> _EXERCISE INSTRUCTIONS_
This exercise asks for the records to be retyped exactly as they read.

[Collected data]
──────────────────────────────

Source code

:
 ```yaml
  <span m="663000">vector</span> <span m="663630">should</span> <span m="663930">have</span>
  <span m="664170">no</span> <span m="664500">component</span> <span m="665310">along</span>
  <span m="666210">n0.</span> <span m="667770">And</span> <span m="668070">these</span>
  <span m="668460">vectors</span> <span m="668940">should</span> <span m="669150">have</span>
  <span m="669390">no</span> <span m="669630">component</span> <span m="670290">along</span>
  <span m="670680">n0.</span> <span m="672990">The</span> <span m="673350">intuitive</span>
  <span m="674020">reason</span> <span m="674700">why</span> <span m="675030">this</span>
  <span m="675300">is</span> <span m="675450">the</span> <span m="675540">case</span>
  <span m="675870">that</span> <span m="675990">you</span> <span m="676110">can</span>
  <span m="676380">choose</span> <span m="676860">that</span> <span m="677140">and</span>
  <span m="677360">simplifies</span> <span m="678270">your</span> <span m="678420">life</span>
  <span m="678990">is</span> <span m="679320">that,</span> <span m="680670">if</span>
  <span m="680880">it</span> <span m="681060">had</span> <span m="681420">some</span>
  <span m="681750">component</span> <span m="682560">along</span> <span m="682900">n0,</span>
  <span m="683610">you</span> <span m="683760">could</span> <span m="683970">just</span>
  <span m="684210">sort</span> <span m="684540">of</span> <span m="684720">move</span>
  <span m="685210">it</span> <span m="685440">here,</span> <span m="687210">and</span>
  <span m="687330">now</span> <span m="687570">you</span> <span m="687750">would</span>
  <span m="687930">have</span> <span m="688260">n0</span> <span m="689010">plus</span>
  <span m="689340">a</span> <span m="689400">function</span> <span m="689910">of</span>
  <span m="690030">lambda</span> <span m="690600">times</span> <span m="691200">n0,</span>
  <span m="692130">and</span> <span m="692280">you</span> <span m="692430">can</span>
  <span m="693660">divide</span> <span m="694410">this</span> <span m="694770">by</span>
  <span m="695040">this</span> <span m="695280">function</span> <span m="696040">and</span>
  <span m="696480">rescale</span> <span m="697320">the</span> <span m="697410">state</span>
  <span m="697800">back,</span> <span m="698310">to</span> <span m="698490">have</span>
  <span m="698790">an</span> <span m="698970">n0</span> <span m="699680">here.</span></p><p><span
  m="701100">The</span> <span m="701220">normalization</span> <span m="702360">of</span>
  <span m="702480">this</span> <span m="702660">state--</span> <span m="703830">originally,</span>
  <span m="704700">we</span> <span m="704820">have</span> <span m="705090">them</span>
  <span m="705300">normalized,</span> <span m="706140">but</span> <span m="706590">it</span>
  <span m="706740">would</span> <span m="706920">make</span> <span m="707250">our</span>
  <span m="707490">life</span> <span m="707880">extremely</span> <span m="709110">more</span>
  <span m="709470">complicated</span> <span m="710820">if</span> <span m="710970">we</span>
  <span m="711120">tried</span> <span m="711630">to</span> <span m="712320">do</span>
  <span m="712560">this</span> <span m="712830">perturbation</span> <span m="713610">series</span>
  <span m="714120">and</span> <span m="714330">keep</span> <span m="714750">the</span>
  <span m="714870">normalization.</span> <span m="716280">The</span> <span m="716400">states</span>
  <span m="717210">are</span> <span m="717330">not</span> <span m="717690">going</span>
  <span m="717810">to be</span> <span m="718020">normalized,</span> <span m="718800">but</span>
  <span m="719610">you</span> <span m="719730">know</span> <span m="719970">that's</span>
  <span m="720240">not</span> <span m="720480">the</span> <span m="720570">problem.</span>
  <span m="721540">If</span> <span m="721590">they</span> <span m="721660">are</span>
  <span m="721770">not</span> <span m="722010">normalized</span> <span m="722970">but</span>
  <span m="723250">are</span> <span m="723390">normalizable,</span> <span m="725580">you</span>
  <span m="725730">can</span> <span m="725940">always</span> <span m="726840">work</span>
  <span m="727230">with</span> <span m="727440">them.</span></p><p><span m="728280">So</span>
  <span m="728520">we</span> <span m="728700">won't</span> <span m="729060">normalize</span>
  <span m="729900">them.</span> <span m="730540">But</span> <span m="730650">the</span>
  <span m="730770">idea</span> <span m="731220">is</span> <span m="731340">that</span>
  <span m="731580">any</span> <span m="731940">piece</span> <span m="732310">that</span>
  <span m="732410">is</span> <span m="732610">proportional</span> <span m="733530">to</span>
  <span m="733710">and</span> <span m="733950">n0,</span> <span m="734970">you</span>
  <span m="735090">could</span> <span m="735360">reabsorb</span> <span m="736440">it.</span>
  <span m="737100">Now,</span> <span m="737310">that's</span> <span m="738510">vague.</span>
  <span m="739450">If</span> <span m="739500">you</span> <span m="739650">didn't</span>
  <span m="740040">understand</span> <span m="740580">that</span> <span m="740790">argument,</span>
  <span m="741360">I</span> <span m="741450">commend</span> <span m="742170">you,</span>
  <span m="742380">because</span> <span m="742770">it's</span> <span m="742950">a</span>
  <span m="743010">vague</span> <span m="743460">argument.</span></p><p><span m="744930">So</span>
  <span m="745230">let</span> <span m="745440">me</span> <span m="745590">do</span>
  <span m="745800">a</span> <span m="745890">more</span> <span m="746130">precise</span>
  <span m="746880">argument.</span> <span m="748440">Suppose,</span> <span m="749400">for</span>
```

──────────────────────────────

> _RESPONSE TO THIS TASK_
Source code

:
 ```yaml
  <span m="663000">vector</span> <span m="663630">should</span> <span m="663930">have</span>
  <span m="664170">no</span> <span m="664500">component</span> <span m="665310">along</span>
  <span m="666210">n0.</span> <span m="667770">And</span> <span m="668070">these</span>
  <span m="668460">vectors</span> <span m="668940">should</span> <span m="669150">have</span>
  <span m="669390">no</span> <span m="669630">component</span> <span m="670290">along</span>
  <span m="670680">n0.</span> <span m="672990">The</span> <span m="673350">intuitive</span>
  <span m="674020">reason</span> <span m="674700">why</span> <span m="675030">this</span>
  <span m="675300">is</span> <span m="675450">the</span> <span m="675540">case</span>
  <span m="675870">that</span> <span m="675990">you</span> <span m="676110">can</span>
  <span m="676380">choose</span> <span m="676860">that</span> <span m="677140">and</span>
  <span m="677360">simplifies</span> <span m="678270">your</span> <span m="678420">life</span>
  <span m="678990">is</span> <span m="679320">that,</span> <span m="680670">if</span>
  <span m="680880">it</span> <span m="681060">had</span> <span m="681420">some</span>
  <span m="681750">component</span> <span m="682560">along</span> <span m="682900">n0,</span>
  <span m="683610">you</span> <span m="683760">could</span> <span m="683970">just</span>
  <span m="684210">sort</span> <span m="684540">of</span> <span m="684720">move</span>
  <span m="685210">it</span> <span m="685440">here,</span> <span m="687210">and</span>
  <span m="687330">now</span> <span m="687570">you</span> <span m="687750">would</span>
  <span m="687930">have</span> <span m="688260">n0</span> <span m="689010">plus</span>
  <span m="689340">a</span> <span m="689400">function</span> <span m="689910">of</span>
  <span m="690030">lambda</span> <span m="690600">times</span> <span m="691200">n0,</span>
  <span m="692130">and</span> <span m="692280">you</span> <span m="692430">can</span>
  <span m="693660">divide</span> <span m="694410">this</span> <span m="694770">by</span>
  <span m="695040">this</span> <span m="695280">function</span> <span m="696040">and</span>
  <span m="696480">rescale</span> <span m="697320">the</span> <span m="697410">state</span>
  <span m="697800">back,</span> <span m="698310">to</span> <span m="698490">have</span>
  <span m="698790">an</span> <span m="698970">n0</span> <span m="699680">here.</span></p><p><span
  m="701100">The</span> <span m="701220">normalization</span> <span m="702360">of</span>
  <span m="702480">this</span> <span m="702660">state--</span> <span m="703830">originally,</span>
  <span m="704700">we</span> <span m="704820">have</span> <span m="705090">them</span>
  <span m="705300">normalized,</span> <span m="706140">but</span> <span m="706590">it</span>
  <span m="706740">would</span> <span m="706920">make</span> <span m="707250">our</span>
  <span m="707490">life</span> <span m="707880">extremely</span> <span m="709110">more</span>
  <span m="709470">complicated</span> <span m="710820">if</span> <span m="710970">we</span>
  <span m="711120">tried</span> <span m="711630">to</span> <span m="712320">do</span>
  <span m="712560">this</span> <span m="712830">perturbation</span> <span m="713610">series</span>
  <span m="714120">and</span> <span m="714330">keep</span> <span m="714750">the</span>
  <span m="714870">normalization.</span> <span m="716280">The</span> <span m="716400">states</span>
  <span m="717210">are</span> <span m="717330">not</span> <span m="717690">going</span>
  <span m="717810">to be</span> <span m="718020">normalized,</span> <span m="718800">but</span>
  <span m="719610">you</span> <span m="719730">know</span> <span m="719970">that's</span>
  <span m="720240">not</span> <span m="720480">the</span> <span m="720570">problem.</span>
  <span m="721540">If</span> <span m="721590">they</span> <span m="721660">are</span>
  <span m="721770">not</span> <span m="722010">normalized</span> <span m="722970">but</span>
  <span m="723250">are</span> <span m="723390">normalizable,</span> <span m="725580">you</span>
  <span m="725730">can</span> <span m="725940">always</span> <span m="726840">work</span>
  <span m="727230">with</span> <span m="727440">them.</span></p><p><span m="728280">So</span>
  <span m="728520">we</span> <span m="728700">won't</span> <span m="729060">normalize</span>
  <span m="729900">them.</span> <span m="730540">But</span> <span m="730650">the</span>
  <span m="730770">idea</span> <span m="731220">is</span> <span m="731340">that</span>
  <span m="731580">any</span> <span m="731940">piece</span> <span m="732310">that</span>
  <span m="732410">is</span> <span m="732610">proportional</span> <span m="733530">to</span>
  <span m="733710">and</span> <span m="733950">n0,</span> <span m="734970">you</span>
  <span m="735090">could</span> <span m="735360">reabsorb</span> <span m="736440">it.</span>
  <span m="737100">Now,</span> <span m="737310">that's</span> <span m="738510">vague.</span>
  <span m="739450">If</span> <span m="739500">you</span> <span m="739650">didn't</span>
  <span m="740040">understand</span> <span m="740580">that</span> <span m="740790">argument,</span>
  <span m="741360">I</span> <span m="741450">commend</span> <span m="742170">you,</span>
  <span m="742380">because</span> <span m="742770">it's</span> <span m="742950">a</span>
  <span m="743010">vague</span> <span m="743460">argument.</span></p><p><span m="744930">So</span>
  <span m="745230">let</span> <span m="745440">me</span> <span m="745590">do</span>
  <span m="745800">a</span> <span m="745890">more</span> <span m="746130">precise</span>
  <span m="746880">argument.</span> <span m="748440">Suppose,</span> <span m="749400">for</span>
```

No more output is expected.